Jumat, 18 Desember 2009

Hakim - dan sesuatu yang ada padanya - Ushul Fiqh

BAB I
PENDAHULUAN

A. LATAR BELAKANG
Para ulama sepakat bahwa tindakan manusia, baik berupa perbuatan maupun ucapan, dalam hal ibadah maupun muamalah, berupa tindakan pidana maupun perdata, masalah akad atau pengelolaan, dalam syariat Islam semuanya masuk dalam wilayah hukum. Hukum-hukum itu sebagian ada yang dijelaskan oleh al Quran dan al Sunnah dan sebagian tidak. Tetapi Syariat Islam telah menetapkan dalil dan tanda-tanda tentang hukum yang tidak dijelaskan oleh keduanya, sehingga seorang Mujtahid seperti adanya hakim,mahkum alaih,dan mahkum fih dengan dalil dan tanda-tanda hukum itu dapat menetapkan dan menjelaskan hukum-hukum yang tidak dijelaskan tersebut.

B. RUMUSAN MASALAH
Berdasarkan uraian latar belakang diatas, maka pertmasalahan dapat dirumuskan sebagai berikut :
1. Apa arti dari Hakim?

» **TUJUAN TUGAS**
[A] Jawab pertanyaan berikut berdasarkan teks Ushul Fiqh tentang hakim:
(i) Menurut bagian "LATAR BELAKANG", hal apa yang disepakati para ulama?
(ii) Sebagian hukum dijelaskan oleh dua sumber apa?
(iii) Apa bunyi rumusan masalah nomor 1?
[B] Perpanjang teks Ushul Fiqh tentang hakim, dimulai tepat setelah rumusan masalah nomor 1.

» **Data sumber**

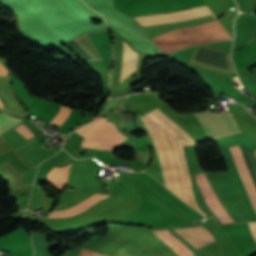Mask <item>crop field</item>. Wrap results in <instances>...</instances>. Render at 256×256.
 I'll use <instances>...</instances> for the list:
<instances>
[{"label":"crop field","mask_w":256,"mask_h":256,"mask_svg":"<svg viewBox=\"0 0 256 256\" xmlns=\"http://www.w3.org/2000/svg\"><path fill=\"white\" fill-rule=\"evenodd\" d=\"M218 23L212 21L195 27L173 30L153 40L158 47L170 54L200 43L230 39L231 37Z\"/></svg>","instance_id":"crop-field-1"},{"label":"crop field","mask_w":256,"mask_h":256,"mask_svg":"<svg viewBox=\"0 0 256 256\" xmlns=\"http://www.w3.org/2000/svg\"><path fill=\"white\" fill-rule=\"evenodd\" d=\"M146 116L148 117V119H149L152 127L154 128V130H155V132H156V134H157V136L159 138V141L161 143L163 154H164V158H165V162H166V167H167V171H168V175H169V179H170V184H171L172 192L175 193L177 196H179L178 195V191H177V187H176V183H175V178H174V174H173V170H172V166H171V161H170L167 145H166L164 137H163L160 129L158 128V126L162 130H164L177 143L178 149H179V153H180V157H181V161H182V165H183L185 176H186V180H187V184H188V188H189V193H190V199H191L192 207L195 208L197 211L203 213L197 207V202H196L195 194H194L192 183H191V179H190V174H189V171H188V168H187V165H186V161H185V156H184L182 145L179 143V141L172 134H170L168 131H166L162 126H160L156 122L158 124V126H157L155 121H154V119L152 117H150L148 114H146ZM140 179H142L145 182H147L150 186H152L154 189H156L158 192H160L162 195H164L168 200H170L172 203H174L180 209L185 211L187 214H189V215H196V216H203V215L195 212L194 210H192L190 207H188L186 204H184L182 201H180L178 198H176L174 195H172L169 191H167L164 187H162L160 184H158L156 181H154L148 175H146L144 173H141L140 174ZM205 216H207V215H205Z\"/></svg>","instance_id":"crop-field-2"},{"label":"crop field","mask_w":256,"mask_h":256,"mask_svg":"<svg viewBox=\"0 0 256 256\" xmlns=\"http://www.w3.org/2000/svg\"><path fill=\"white\" fill-rule=\"evenodd\" d=\"M209 140L240 133L232 113L229 114H195Z\"/></svg>","instance_id":"crop-field-3"},{"label":"crop field","mask_w":256,"mask_h":256,"mask_svg":"<svg viewBox=\"0 0 256 256\" xmlns=\"http://www.w3.org/2000/svg\"><path fill=\"white\" fill-rule=\"evenodd\" d=\"M125 138L116 130L113 124L104 121L83 140L81 146L111 150Z\"/></svg>","instance_id":"crop-field-4"},{"label":"crop field","mask_w":256,"mask_h":256,"mask_svg":"<svg viewBox=\"0 0 256 256\" xmlns=\"http://www.w3.org/2000/svg\"><path fill=\"white\" fill-rule=\"evenodd\" d=\"M213 15L207 6L197 7L177 12L164 13V14H153L142 17H135L143 26L171 23L177 21H183L188 19H194L204 16ZM214 17V15H213ZM215 19V17H214Z\"/></svg>","instance_id":"crop-field-5"},{"label":"crop field","mask_w":256,"mask_h":256,"mask_svg":"<svg viewBox=\"0 0 256 256\" xmlns=\"http://www.w3.org/2000/svg\"><path fill=\"white\" fill-rule=\"evenodd\" d=\"M66 1L86 21V23L93 30H98V29L107 27L105 20L102 18V16L100 14H97L91 11L81 0H66ZM91 19L100 20L101 23L99 25H95L91 22ZM35 45L45 49H53L59 46V45H39V44H35Z\"/></svg>","instance_id":"crop-field-6"},{"label":"crop field","mask_w":256,"mask_h":256,"mask_svg":"<svg viewBox=\"0 0 256 256\" xmlns=\"http://www.w3.org/2000/svg\"><path fill=\"white\" fill-rule=\"evenodd\" d=\"M237 147H238V149H239L240 155H241L242 160H243V162H244V165H245V167H246V170H247V173H248L249 178H250V180H251V183H252V186H253V188H254V191H255V193H256V182H255V179H254V176H253L251 167H250V165H249V162H248L246 153H245V151H244V149H243L242 147H239V146H237ZM237 147H236V146H235V147H231V149H232L233 155H234V157H235V159H236V162H237V164H238V166H239V168H240V171H241V173H242V175H243V178H244V180H245V182H246V185H247V187H248V190H249V192H250V194H251L253 203H254L255 208H256V196H255V193H254L253 188H252V186H251L250 180H249L248 175H247V173H246L245 167H244V165H243V162H242V160H241V157H240V155H239V152H238Z\"/></svg>","instance_id":"crop-field-7"},{"label":"crop field","mask_w":256,"mask_h":256,"mask_svg":"<svg viewBox=\"0 0 256 256\" xmlns=\"http://www.w3.org/2000/svg\"><path fill=\"white\" fill-rule=\"evenodd\" d=\"M174 231L190 243L195 249L215 242L212 236L202 228Z\"/></svg>","instance_id":"crop-field-8"},{"label":"crop field","mask_w":256,"mask_h":256,"mask_svg":"<svg viewBox=\"0 0 256 256\" xmlns=\"http://www.w3.org/2000/svg\"><path fill=\"white\" fill-rule=\"evenodd\" d=\"M195 177H196V179H197V181L200 185V188H201L207 202L210 204V206L212 207L214 212L217 214L219 219L222 221V223L231 222L229 216L224 211L223 207L218 202V200L215 198V196H214V194H213V192H212L204 174L197 175Z\"/></svg>","instance_id":"crop-field-9"},{"label":"crop field","mask_w":256,"mask_h":256,"mask_svg":"<svg viewBox=\"0 0 256 256\" xmlns=\"http://www.w3.org/2000/svg\"><path fill=\"white\" fill-rule=\"evenodd\" d=\"M107 196H109V195L92 194L89 197H87L86 199H84L83 201H81L80 203H78L72 207H69L64 210H53L47 217H68V216L77 214V213L89 208L90 206L95 204L97 201H99L100 199H103Z\"/></svg>","instance_id":"crop-field-10"},{"label":"crop field","mask_w":256,"mask_h":256,"mask_svg":"<svg viewBox=\"0 0 256 256\" xmlns=\"http://www.w3.org/2000/svg\"><path fill=\"white\" fill-rule=\"evenodd\" d=\"M137 52H133L124 42L122 48L120 82L136 71Z\"/></svg>","instance_id":"crop-field-11"},{"label":"crop field","mask_w":256,"mask_h":256,"mask_svg":"<svg viewBox=\"0 0 256 256\" xmlns=\"http://www.w3.org/2000/svg\"><path fill=\"white\" fill-rule=\"evenodd\" d=\"M68 167H69V165L66 167H63V168H54L53 167V169L47 176L48 183L59 191H61L62 188L64 187V185L67 183Z\"/></svg>","instance_id":"crop-field-12"},{"label":"crop field","mask_w":256,"mask_h":256,"mask_svg":"<svg viewBox=\"0 0 256 256\" xmlns=\"http://www.w3.org/2000/svg\"><path fill=\"white\" fill-rule=\"evenodd\" d=\"M99 31V30H98ZM76 40L94 60H102L97 49L93 46V44L85 37V35L80 36Z\"/></svg>","instance_id":"crop-field-13"},{"label":"crop field","mask_w":256,"mask_h":256,"mask_svg":"<svg viewBox=\"0 0 256 256\" xmlns=\"http://www.w3.org/2000/svg\"><path fill=\"white\" fill-rule=\"evenodd\" d=\"M10 115L0 113V123L5 121L6 119L10 118ZM22 119L12 116L10 119L6 120L5 122L0 124V134L9 130L16 124L20 123Z\"/></svg>","instance_id":"crop-field-14"},{"label":"crop field","mask_w":256,"mask_h":256,"mask_svg":"<svg viewBox=\"0 0 256 256\" xmlns=\"http://www.w3.org/2000/svg\"><path fill=\"white\" fill-rule=\"evenodd\" d=\"M104 120L105 118L97 117L93 122L75 130L74 132L86 138Z\"/></svg>","instance_id":"crop-field-15"},{"label":"crop field","mask_w":256,"mask_h":256,"mask_svg":"<svg viewBox=\"0 0 256 256\" xmlns=\"http://www.w3.org/2000/svg\"><path fill=\"white\" fill-rule=\"evenodd\" d=\"M70 110H71V109L62 106L61 109H60V111L58 112V114L55 116V118H54L51 122H52L53 124H56V125L60 126L61 123H62L63 121H65L66 118L68 117Z\"/></svg>","instance_id":"crop-field-16"},{"label":"crop field","mask_w":256,"mask_h":256,"mask_svg":"<svg viewBox=\"0 0 256 256\" xmlns=\"http://www.w3.org/2000/svg\"><path fill=\"white\" fill-rule=\"evenodd\" d=\"M14 129L17 130L19 133H21L27 139L34 135L28 129H26L22 124Z\"/></svg>","instance_id":"crop-field-17"},{"label":"crop field","mask_w":256,"mask_h":256,"mask_svg":"<svg viewBox=\"0 0 256 256\" xmlns=\"http://www.w3.org/2000/svg\"><path fill=\"white\" fill-rule=\"evenodd\" d=\"M79 256H106V255L96 253V252H93V251L86 250V249L82 248Z\"/></svg>","instance_id":"crop-field-18"},{"label":"crop field","mask_w":256,"mask_h":256,"mask_svg":"<svg viewBox=\"0 0 256 256\" xmlns=\"http://www.w3.org/2000/svg\"><path fill=\"white\" fill-rule=\"evenodd\" d=\"M249 226H250V229L252 231V236H253V239L255 240L256 242V223H248Z\"/></svg>","instance_id":"crop-field-19"},{"label":"crop field","mask_w":256,"mask_h":256,"mask_svg":"<svg viewBox=\"0 0 256 256\" xmlns=\"http://www.w3.org/2000/svg\"><path fill=\"white\" fill-rule=\"evenodd\" d=\"M0 75H8L4 66L0 63Z\"/></svg>","instance_id":"crop-field-20"},{"label":"crop field","mask_w":256,"mask_h":256,"mask_svg":"<svg viewBox=\"0 0 256 256\" xmlns=\"http://www.w3.org/2000/svg\"><path fill=\"white\" fill-rule=\"evenodd\" d=\"M0 108H2V104H1V102H0ZM3 109V108H2Z\"/></svg>","instance_id":"crop-field-21"}]
</instances>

» **JAWABAN TUGAS**
[A]
(i) Semua tindakan manusia, baik perbuatan maupun ucapan, dalam ibadah maupun muamalah, pidana maupun perdata, serta akad atau pengelolaan, masuk dalam wilayah hukum syariat Islam.
(ii) Al Quran dan al Sunnah.
(iii) Apa arti dari Hakim?

[B]
2. Apa arti dari Mahkum ‘Alaih?
3. Apa arti dari Mahkum Fih?

C. TUJUAN
1. Untuk mengetahui apa arti dari Hakim.
2. Untuk mengetahui apa arti dari Mahkum ‘Alaih.
3. Untuk mengetahui arti dari Mahkum Fih.

BAB II
PEMBAHASAN

1. HAKIM (Pembuat Hukum Allah SWT)
Hakim adalah orang yang menjatuhkan putusan. Di antara kaum muslimin tidak ada perbedaan pendapat bahwa sumber hukum syara’ bagi perbuatan mukallaf adalah Allah SWT, baik hukum mengenai perbuatan mukallaf itu telah di jelaskan secara langsung dalam nash yang di wahyukan kepada Rosul-Nya maupun yang di gambarkan kepada para mujtahid untuk mengeluarkan hukum dari tanda-tanda yang di tetapkannya. Oleh karena itu mereka sepakat dalam memberikan pengertian tentang huku syara’ adalah ketetapan Allah yang berhubungan dengan perbuatan mukallaf dalam bentuk tuntutan, pilihan atau ketetapan.
Bila di tinjau dari segi bahasa, Hakim mempunyai dua arti, yaitu :
Pertama : Pembuat Hukum, yang menetapkan, memunculkan sumber Hukum.
Kedua : Yang menemukan, menjelaskan, memperkenalkan, dan menyingkapkan.
Hakim termasuk persoalan yang cukup penting dalam Ushul Fiqih, sebab berkaitan dengan pembuat hukum dalam syari’at Islam, atau pembentuk hukum syara’, yang mendatangkan pahala bagi pelakunya dan dosa bagi pelanggarnya. Dalam Ilmu Ushul Fiqih, Hakim juga di sebut dengan syar’i.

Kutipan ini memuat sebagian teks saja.